Limitations & Future Work

  • Guidelines require human validation, making extension to a larger disease repertoire costly.
  • Validation is limited to discriminative tasks; generative tasks such as report generation remain unexplored.
  • The Dual Decoder introduces additional inference overhead; the degree of redundancy between the two decoders warrants further analysis.
  • Visual grounding evaluation relies on annotations from an external dataset (ChestX-Det), limiting coverage to a restricted set of disease categories.

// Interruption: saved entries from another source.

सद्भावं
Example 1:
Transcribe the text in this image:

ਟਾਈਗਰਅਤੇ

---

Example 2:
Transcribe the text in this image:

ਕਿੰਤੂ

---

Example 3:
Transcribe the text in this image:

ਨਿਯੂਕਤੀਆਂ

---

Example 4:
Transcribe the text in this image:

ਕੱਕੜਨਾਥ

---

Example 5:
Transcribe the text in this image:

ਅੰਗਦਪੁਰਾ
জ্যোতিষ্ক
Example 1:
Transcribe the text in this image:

  • The distinction from standard RAG methods is noteworthy: RAD performs offline retrieval with structured injection for discriminative tasks, whereas standard RAG performs online retrieval-augmented generation.
  • The design principles underlying GECL are generalizable to other scenarios requiring domain knowledge injection into feature spaces.

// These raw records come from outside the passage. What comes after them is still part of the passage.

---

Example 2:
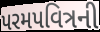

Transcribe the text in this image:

પરમપવિત્રની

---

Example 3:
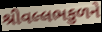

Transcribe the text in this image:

શ્રીવલ્લભકુળને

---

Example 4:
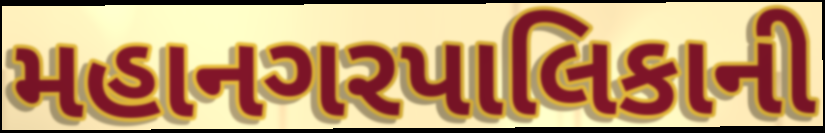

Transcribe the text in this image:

મહાનગરપાલિકાની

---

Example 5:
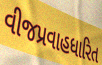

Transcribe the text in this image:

વીજપ્રવાહધારિત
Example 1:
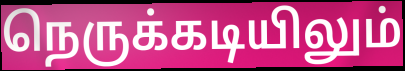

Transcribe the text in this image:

நெருக்கடியிலும்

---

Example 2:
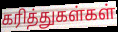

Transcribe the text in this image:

கரித்துகள்கள்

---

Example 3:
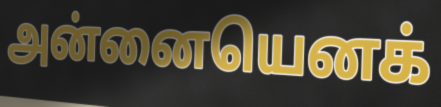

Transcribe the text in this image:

அன்னையெனக்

  • The dual-axis explainability evaluation protocol has potential as a standardized assessment framework for broader adoption.

Rating

  • Novelty: ⭐⭐⭐⭐ — Systematic full-pipeline knowledge injection framework; explainability evaluation protocol is innovative.
  • Experimental Thoroughness: ⭐⭐⭐⭐⭐ — Four anatomical datasets, comprehensive ablations, quantitative explainability evaluation.
  • Writing Quality: ⭐⭐⭐⭐⭐ — Motivation is clear, mathematical derivations are complete, experimental analysis is thorough.
  • Value: ⭐⭐⭐⭐ — Meaningful advancement for knowledge injection and explainability in multimodal medical diagnosis.